Why invest and what is it all about?
- Allegra Hamilton
- Jan 23, 2023
- 1 min read
"The biggest risk of all is not taking one." — Mellody Hobson
What is investing?
Investing is the act of allocating resources, usually money, with the expectation of generating an income or profit. It typically involves buying assets such as stocks, bonds, real estate, or other securities with the hope that they will increase in value over time. Investing can also include other activities such as starting or investing in a business, or investing in commodities such as gold or oil. The goal of investing is generally to grow wealth over the long term.

What types of investments are there?
Cash
Cash is the most easy and understandable investment asset. It not only gives investors precise knowledge of the interest that they’ll earn but also guarantees that they’ll get their capital back.
The downside of holding cash, however, is that it typically has a lower rate of return compared to other assets such as stocks or bonds. Additionally, cash is subject to inflation, which can deteriorate its purchasing power over time. Holding too much cash in an investment portfolio can also limit potential gains and miss out on opportunities in the market.
Mutual funds
A mutual fund is a type of investment vehicle made up of a pool of funds collected from many investors for the purpose of investing in securities such as stocks, bonds, money market instruments and similar assets. The fund is managed by a professional fund manager who makes decisions about what securities to buy and sell. Mutual funds offer investors diversification and professional management, but they also have fees and expenses associated with them.
Bonds
A bond is a type of debt security that allows an investor to lend money to an organisation (such as a corporation or government) in exchange for regular interest payments and the return of principal when the bond matures.

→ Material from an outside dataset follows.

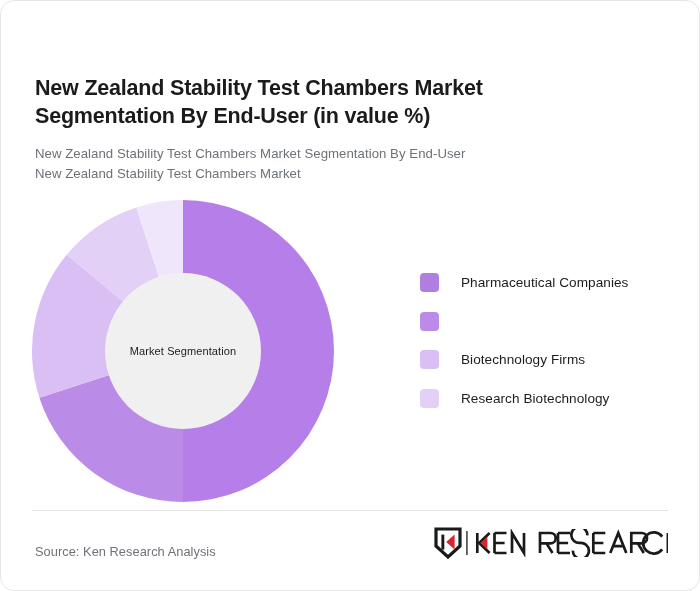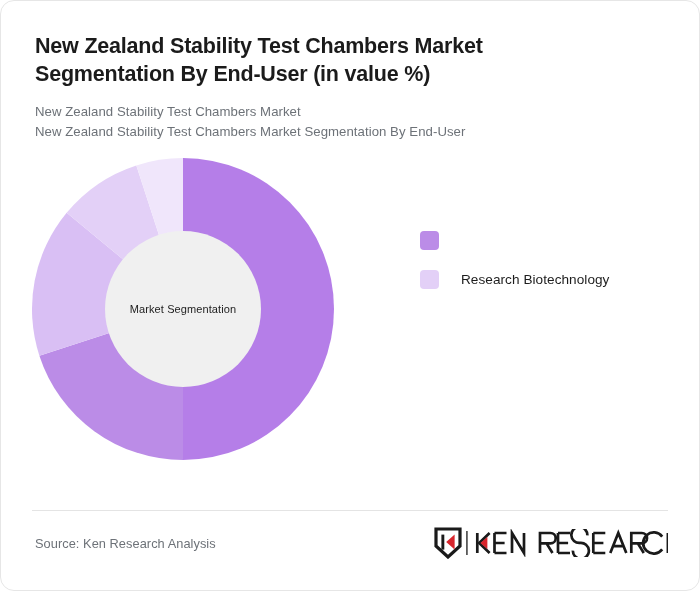"New Zealand Stability Test Chambers" .header { margin-top: none -> 42px }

When an organization wants to raise money, it can issue bonds to investors, who in turn lend their money to the organisation. In return, it promises to pay a fixed interest rate, called the coupon rate, to the bondholders on a regular basis until the bond matures. At maturity, the bond issuer is obligated to repay the bond's face value (also known as the principal) to the bondholders.
Exchange-Traded Funds (EFTs)
EFTs are similar to mutual funds, however, they are traded throughout the day on a stock exchange. In this way, they behave similarly to stocks‘ buy and sell behaviour. Therefore, their value can fluctuate drastically every day.

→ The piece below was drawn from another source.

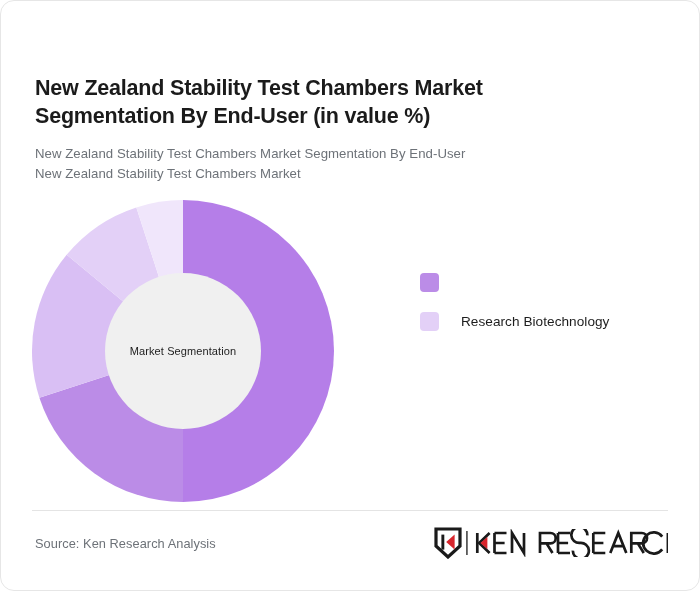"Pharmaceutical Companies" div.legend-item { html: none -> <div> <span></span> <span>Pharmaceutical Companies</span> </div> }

ETFs can be based on underlying indices, like the S&P 500, or other baskets of stocks that the issuer wants to emphasize. From emerging markets to commodities, biotechnology and agriculture, and more. Investing in ETFs is extremely popular because of their ease of trading and broad coverage.
Stocks
Stocks are securities that represent shares of ownership within a company. The different shares of stocks allow investors to contribute to a company’s success through increases in the stock’s price and through dividends (share of a company's profits distributed to shareholders as either stock or cash, usually paid quarterly, like a bonus to investors). The shareholders have a claim on the company’s assets in the event of liquidation (the company goes bankrupt) but do not own the assets.
Alternative investments
real estate - investing in properties intending to make to make money from them
hedge funds - a limited partnership of private investors whose money is managed by professional fund managers who use a wide range of strategies, including leveraging or trading of non-traditional assets, to earn above-average investment returns
private equity funds - the investment of equity capital in private companies, for example, an investor buys a stake in a private company with the hope of ultimately realising an increase in the value of that stake
commodities - commodity traders bet on the future values of certain commodities depending on whether they believe the price will rise or not
Why would investing be beneficial for you?
So, you‘ve heard all about it but why should you actually invest? Well, there are numerous benefits investing can bring, especially if you are young, these include:
Time in the market: The earlier you start investing, the more time your money has to grow through compound interest.
Risk tolerance: Investors which begin early typically have a longer time horizon, which means they can afford to take on more risk in their investments. This can lead to higher potential returns.
Building wealth: Investing can help you build wealth over time, which can provide financial security and independence in the future.
Retirement savings: Investing in your youth can also be beneficial for retirement savings. The earlier you start saving for retirement, the more time your money has to grow and the less you will need to save each year.